• Task item:
Please output the data below exactly as given, starting at its first line and stopping after the line that contains "cells are negative".

• Input data:
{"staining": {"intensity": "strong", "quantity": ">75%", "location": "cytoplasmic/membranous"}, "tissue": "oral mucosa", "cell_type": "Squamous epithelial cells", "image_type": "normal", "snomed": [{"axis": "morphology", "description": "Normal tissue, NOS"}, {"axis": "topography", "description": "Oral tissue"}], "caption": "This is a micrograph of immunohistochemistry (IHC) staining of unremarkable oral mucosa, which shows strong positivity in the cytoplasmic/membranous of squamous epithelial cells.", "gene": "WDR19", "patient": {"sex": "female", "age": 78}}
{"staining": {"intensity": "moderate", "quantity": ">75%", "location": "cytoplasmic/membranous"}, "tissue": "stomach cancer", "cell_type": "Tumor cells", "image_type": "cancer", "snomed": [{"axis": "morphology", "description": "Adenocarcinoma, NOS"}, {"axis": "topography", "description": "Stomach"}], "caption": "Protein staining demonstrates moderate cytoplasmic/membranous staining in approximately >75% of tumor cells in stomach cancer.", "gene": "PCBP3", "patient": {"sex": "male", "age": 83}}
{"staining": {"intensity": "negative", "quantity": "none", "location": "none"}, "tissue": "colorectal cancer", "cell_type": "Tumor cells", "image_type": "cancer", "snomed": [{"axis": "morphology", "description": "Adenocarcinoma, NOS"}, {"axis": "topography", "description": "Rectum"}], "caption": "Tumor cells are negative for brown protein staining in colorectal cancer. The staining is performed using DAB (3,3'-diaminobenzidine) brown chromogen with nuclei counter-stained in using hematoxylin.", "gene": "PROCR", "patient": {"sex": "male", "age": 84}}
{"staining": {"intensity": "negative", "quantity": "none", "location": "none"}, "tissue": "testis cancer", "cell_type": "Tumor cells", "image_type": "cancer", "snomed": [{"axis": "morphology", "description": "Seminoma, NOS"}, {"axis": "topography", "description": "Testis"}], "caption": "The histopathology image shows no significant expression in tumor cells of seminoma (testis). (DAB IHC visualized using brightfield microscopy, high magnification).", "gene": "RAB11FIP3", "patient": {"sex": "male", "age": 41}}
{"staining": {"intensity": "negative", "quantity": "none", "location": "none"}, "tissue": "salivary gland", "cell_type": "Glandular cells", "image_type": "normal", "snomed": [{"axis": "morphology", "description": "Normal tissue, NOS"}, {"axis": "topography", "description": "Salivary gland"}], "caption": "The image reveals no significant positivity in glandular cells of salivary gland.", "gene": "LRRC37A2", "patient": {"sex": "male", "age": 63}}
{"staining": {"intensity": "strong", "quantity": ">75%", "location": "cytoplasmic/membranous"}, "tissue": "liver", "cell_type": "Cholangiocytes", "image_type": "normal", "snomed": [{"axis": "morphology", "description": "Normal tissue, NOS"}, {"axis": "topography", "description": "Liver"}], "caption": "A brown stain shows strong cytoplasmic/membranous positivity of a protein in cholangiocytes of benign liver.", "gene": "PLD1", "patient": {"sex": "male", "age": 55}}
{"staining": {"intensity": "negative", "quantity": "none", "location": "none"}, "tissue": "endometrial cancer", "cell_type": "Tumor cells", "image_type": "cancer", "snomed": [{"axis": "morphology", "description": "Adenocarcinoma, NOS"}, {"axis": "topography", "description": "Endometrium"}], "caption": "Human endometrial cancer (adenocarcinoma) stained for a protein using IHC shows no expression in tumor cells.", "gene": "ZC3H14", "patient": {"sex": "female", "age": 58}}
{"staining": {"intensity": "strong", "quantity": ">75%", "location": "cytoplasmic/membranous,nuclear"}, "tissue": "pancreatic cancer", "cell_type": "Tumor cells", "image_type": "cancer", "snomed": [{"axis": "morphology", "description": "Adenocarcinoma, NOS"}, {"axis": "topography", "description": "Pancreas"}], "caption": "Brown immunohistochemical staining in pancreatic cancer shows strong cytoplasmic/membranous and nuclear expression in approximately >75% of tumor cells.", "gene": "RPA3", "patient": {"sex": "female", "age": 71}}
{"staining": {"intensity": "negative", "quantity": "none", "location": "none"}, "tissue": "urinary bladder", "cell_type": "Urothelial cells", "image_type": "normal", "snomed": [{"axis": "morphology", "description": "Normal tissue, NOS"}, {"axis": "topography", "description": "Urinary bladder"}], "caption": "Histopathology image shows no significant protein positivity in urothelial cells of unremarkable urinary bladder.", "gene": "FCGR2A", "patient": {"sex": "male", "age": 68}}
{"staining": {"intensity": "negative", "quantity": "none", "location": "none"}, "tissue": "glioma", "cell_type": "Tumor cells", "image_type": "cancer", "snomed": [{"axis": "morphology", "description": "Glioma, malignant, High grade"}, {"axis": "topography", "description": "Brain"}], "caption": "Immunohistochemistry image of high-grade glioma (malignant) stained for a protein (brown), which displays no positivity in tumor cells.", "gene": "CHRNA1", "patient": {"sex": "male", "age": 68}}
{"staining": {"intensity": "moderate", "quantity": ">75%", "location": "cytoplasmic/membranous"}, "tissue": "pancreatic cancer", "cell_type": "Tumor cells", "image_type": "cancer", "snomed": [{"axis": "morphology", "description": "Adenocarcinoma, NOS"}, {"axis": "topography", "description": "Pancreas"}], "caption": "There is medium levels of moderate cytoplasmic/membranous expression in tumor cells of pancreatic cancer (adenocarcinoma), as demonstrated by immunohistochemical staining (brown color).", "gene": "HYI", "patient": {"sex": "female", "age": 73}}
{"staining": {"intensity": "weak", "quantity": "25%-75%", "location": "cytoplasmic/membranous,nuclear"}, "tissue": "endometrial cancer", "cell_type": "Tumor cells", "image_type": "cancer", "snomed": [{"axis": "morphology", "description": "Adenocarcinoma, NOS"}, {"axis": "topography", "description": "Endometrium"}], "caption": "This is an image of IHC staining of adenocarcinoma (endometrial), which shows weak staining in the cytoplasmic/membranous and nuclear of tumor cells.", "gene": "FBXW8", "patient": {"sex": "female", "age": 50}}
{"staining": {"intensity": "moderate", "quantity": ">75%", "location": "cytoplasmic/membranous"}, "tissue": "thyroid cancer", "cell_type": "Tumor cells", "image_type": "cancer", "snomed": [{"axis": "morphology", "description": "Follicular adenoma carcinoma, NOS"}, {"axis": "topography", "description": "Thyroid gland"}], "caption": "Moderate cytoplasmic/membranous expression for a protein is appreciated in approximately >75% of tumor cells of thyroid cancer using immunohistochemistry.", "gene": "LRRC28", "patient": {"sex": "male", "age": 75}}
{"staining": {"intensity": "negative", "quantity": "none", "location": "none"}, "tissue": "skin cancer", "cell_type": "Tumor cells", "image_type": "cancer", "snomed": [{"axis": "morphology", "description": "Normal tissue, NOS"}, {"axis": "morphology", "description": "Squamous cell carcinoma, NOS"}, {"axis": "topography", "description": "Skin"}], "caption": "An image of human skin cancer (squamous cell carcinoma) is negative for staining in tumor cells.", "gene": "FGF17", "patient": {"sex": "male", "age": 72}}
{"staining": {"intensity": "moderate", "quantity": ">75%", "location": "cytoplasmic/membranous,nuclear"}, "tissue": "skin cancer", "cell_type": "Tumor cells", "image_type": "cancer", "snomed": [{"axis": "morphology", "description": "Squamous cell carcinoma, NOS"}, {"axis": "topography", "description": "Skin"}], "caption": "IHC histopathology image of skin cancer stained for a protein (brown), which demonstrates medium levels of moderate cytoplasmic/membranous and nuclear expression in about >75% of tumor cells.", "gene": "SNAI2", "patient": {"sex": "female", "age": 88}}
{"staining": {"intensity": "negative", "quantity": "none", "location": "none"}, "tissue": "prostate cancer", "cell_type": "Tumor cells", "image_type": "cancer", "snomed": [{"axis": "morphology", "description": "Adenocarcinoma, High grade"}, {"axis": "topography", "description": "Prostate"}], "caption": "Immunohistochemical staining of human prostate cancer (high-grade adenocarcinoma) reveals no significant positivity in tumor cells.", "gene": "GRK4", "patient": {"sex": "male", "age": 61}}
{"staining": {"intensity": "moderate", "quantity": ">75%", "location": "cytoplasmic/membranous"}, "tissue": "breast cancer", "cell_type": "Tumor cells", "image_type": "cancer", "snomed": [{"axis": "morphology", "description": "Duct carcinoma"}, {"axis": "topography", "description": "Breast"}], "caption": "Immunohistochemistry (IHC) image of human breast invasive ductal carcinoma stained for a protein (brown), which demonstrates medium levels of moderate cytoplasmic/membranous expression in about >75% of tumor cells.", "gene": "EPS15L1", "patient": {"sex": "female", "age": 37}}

• Expected output:
{"staining": {"intensity": "strong", "quantity": ">75%", "location": "cytoplasmic/membranous"}, "tissue": "oral mucosa", "cell_type": "Squamous epithelial cells", "image_type": "normal", "snomed": [{"axis": "morphology", "description": "Normal tissue, NOS"}, {"axis": "topography", "description": "Oral tissue"}], "caption": "This is a micrograph of immunohistochemistry (IHC) staining of unremarkable oral mucosa, which shows strong positivity in the cytoplasmic/membranous of squamous epithelial cells.", "gene": "WDR19", "patient": {"sex": "female", "age": 78}}
{"staining": {"intensity": "moderate", "quantity": ">75%", "location": "cytoplasmic/membranous"}, "tissue": "stomach cancer", "cell_type": "Tumor cells", "image_type": "cancer", "snomed": [{"axis": "morphology", "description": "Adenocarcinoma, NOS"}, {"axis": "topography", "description": "Stomach"}], "caption": "Protein staining demonstrates moderate cytoplasmic/membranous staining in approximately >75% of tumor cells in stomach cancer.", "gene": "PCBP3", "patient": {"sex": "male", "age": 83}}
{"staining": {"intensity": "negative", "quantity": "none", "location": "none"}, "tissue": "colorectal cancer", "cell_type": "Tumor cells", "image_type": "cancer", "snomed": [{"axis": "morphology", "description": "Adenocarcinoma, NOS"}, {"axis": "topography", "description": "Rectum"}], "caption": "Tumor cells are negative for brown protein staining in colorectal cancer. The staining is performed using DAB (3,3'-diaminobenzidine) brown chromogen with nuclei counter-stained in using hematoxylin.", "gene": "PROCR", "patient": {"sex": "male", "age": 84}}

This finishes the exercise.